Output each record exactly as given. Leave out every picture.

═════ Data under study ═════

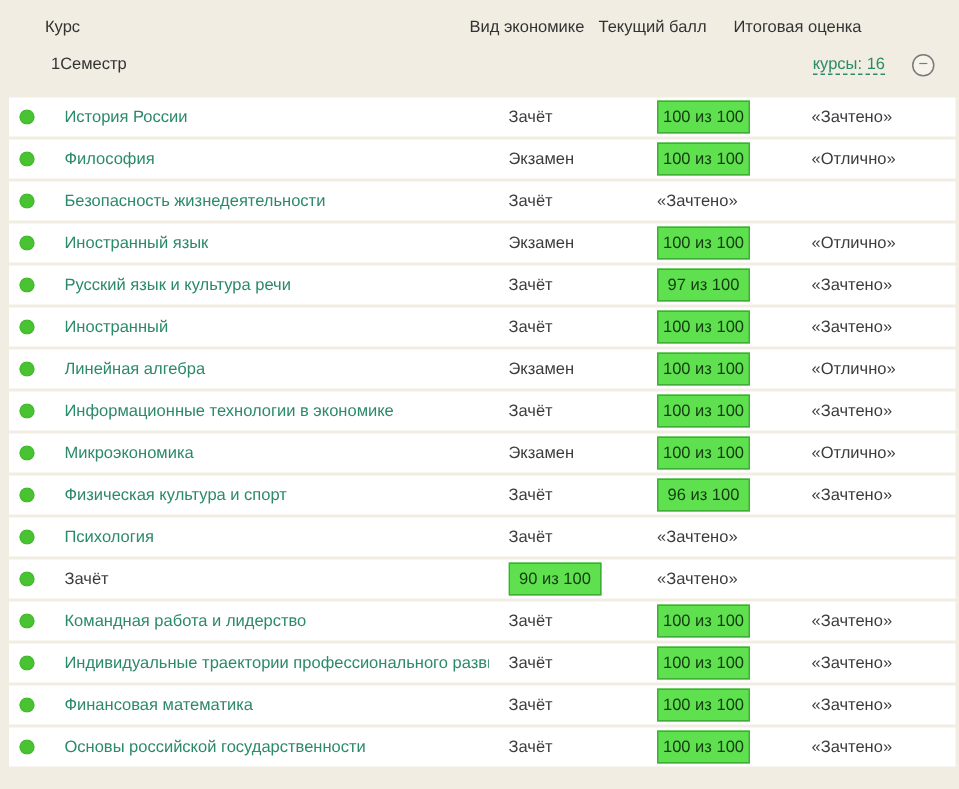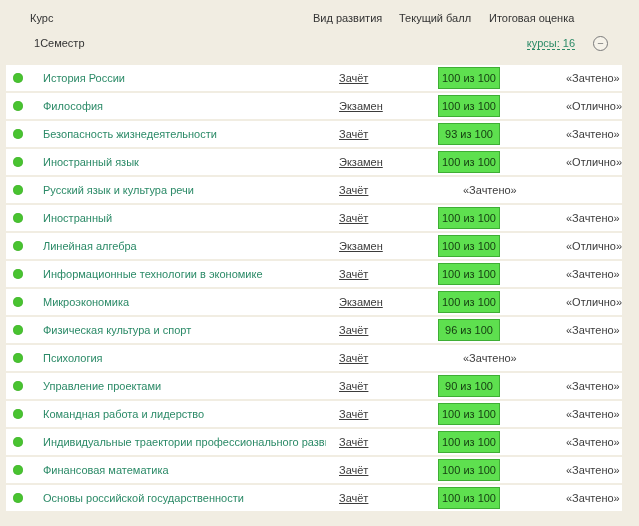"Курс" .wrap { padding: 6px 17px 0 6px -> 6px 2px 0 6px }
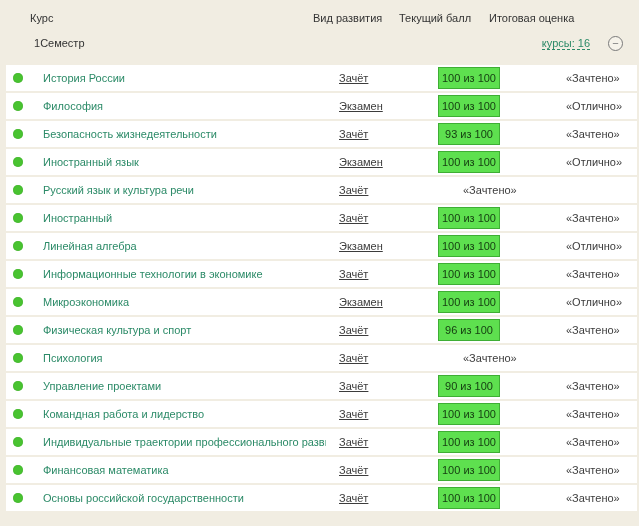"Вид развития" div.hcell { text: развития -> экономике }
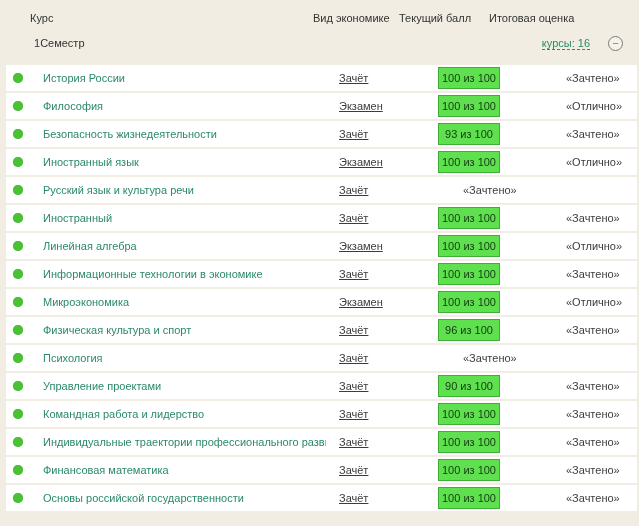"Зачёт" .control { text-decoration: underline -> none }
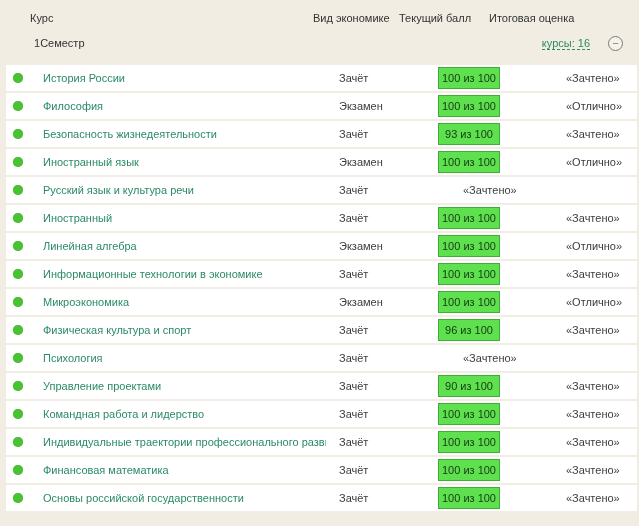"«Зачтено»" .grade { margin-left: 25px -> none }
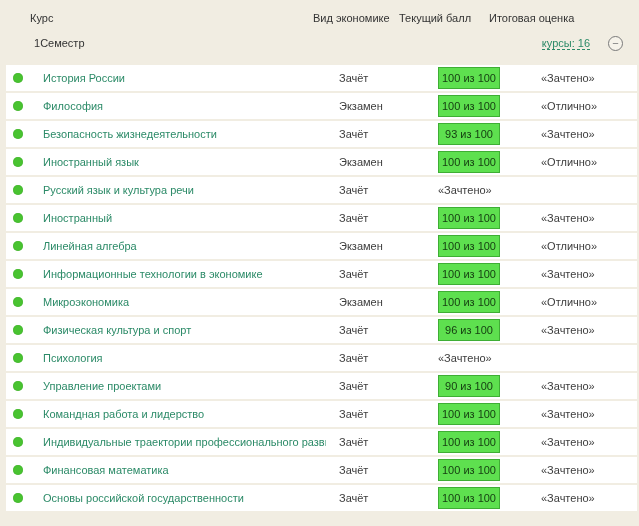"93 из 100" div.cell { html: <div> <span>93 из 100</span> </div> -> none }
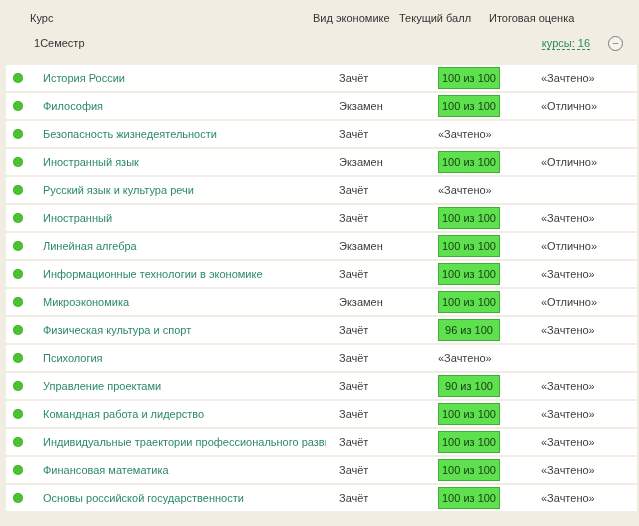"97 из 100" div.cell { html: none -> <div> <span>97 из 100</span> </div> }
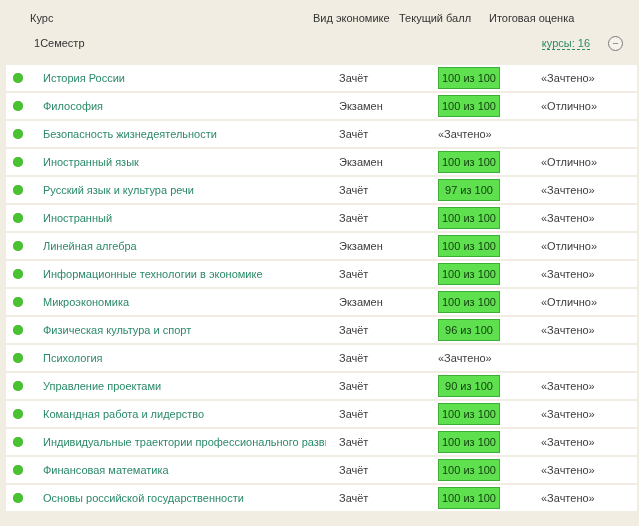"Управление проектами" div.cell { html: <div> <a>Управление проектами</a> </div> -> none }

═════

*Written answer*
"Курс" .wrap { padding: 6px 17px 0 6px -> 6px 2px 0 6px }
"Вид развития" div.hcell { text: развития -> экономике }
"Зачёт" .control { text-decoration: underline -> none }
"«Зачтено»" .grade { margin-left: 25px -> none }
"93 из 100" div.cell { html: <div> <span>93 из 100</span> </div> -> none }
"97 из 100" div.cell { html: none -> <div> <span>97 из 100</span> </div> }
"Управление проектами" div.cell { html: <div> <a>Управление проектами</a> </div> -> none }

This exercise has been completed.